-------- Text provided --------
By invitation to a 50-year career retrospective exhibition at the Galerie du 22 mars, 1333 Van Horne Avenue, Outremont, from April 17 to May 4, 1986
That summer, in 1946, he wanted “the brush to inform like the sense of touch”. Peaches were round, and pink, and velvety. The painting exuded peace. Maurice Raymond was just over thirty years old and that was perhaps the last time he bowed to full sensuality in a fully pictorial image. What we see, or follow, in this exhibition which takes us along the journey with him, is the difficult climb towards an unadorned statement, a Gregorian sound track to an era of turbulence and breakdowns. He is a part of this era, and yet he stands aside from it: the painter is an individual.
To go from nature to descriptive expression, he will deprive himself of color. This land was gray, as we remember, hidden from Europe behind a curtain of silence, and close to a South that still reveled in repetition. However this is where he detects a kind of rude naturalism that compels one to step boldly into accents. Here is this red, there this brutal diagram against the transparency of a still life with a fish, which still retains the grace of touch. But the painter has made his choice, in the mirror where he glances ironically at his own anguish, in the stretched out indolence of a young man who sees himself as the interrogator: his brush bristles are already red, not from blood, for Maurice Raymond has never been into killing, but from that which roars in organ points, the red that is found deep within one’s being..
In Gregorian terms, this red that is gaining ground never works alone. It holds and it lingers, yet it moves around the most sober expansions. One can see the ghost of Mallarmé in this symbolic writing that now forbids itself to fill in its ellipses, that directly addresses the mind with a modesty that nearly reaches the point of self effacement. “I was looking for expression, I longed for communication, I was hoping for a work of art”, he says today, to explain the fact that he has never worked in terms of results or ideological prerequisites. Such is the daily harvest of the will to write which, in the end, may or may not brush against a miracle. Deep down, this is not his purpose.
Thus to journey with him through this work covering nearly half a century is to superimpose primary concepts stripped of their scholarly affiliations. I will not attempt to draw any links, as these kinds of syntheses should never be attempted by anyone but the artist. I have heard them one by one, like the line of a poem that only yields its meaning here and there.
-------- Collected material --------
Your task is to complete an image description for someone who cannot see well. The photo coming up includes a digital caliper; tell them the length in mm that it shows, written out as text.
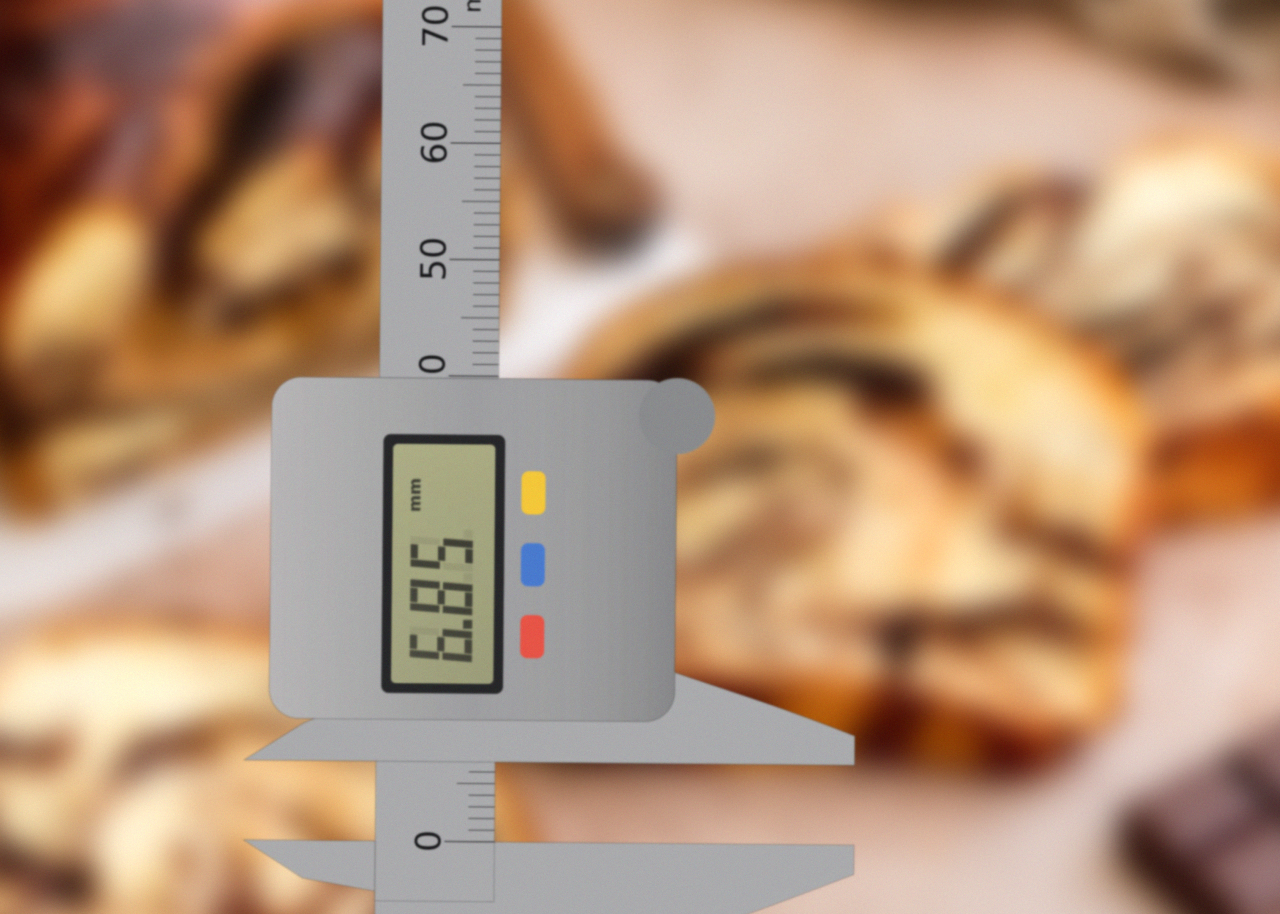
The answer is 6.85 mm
--------
Required tasks ▸
A - Return the part of the essay on Maurice Raymond that opens with the words containing "Thus to journey" and closes with "here and there.", copied word for word.
B - In the statement Maurice Raymond makes "today" in the essay on his work, he names what he was looking for, longed for and was hoping for. List each of those things.

Answers for this exercise ▸
A -
Thus to journey with him through this work covering nearly half a century is to superimpose primary concepts stripped of their scholarly affiliations. I will not attempt to draw any links, as these kinds of syntheses should never be attempted by anyone but the artist. I have heard them one by one, like the line of a poem that only yields its meaning here and there.

B -
- expression
- communication
- a work of art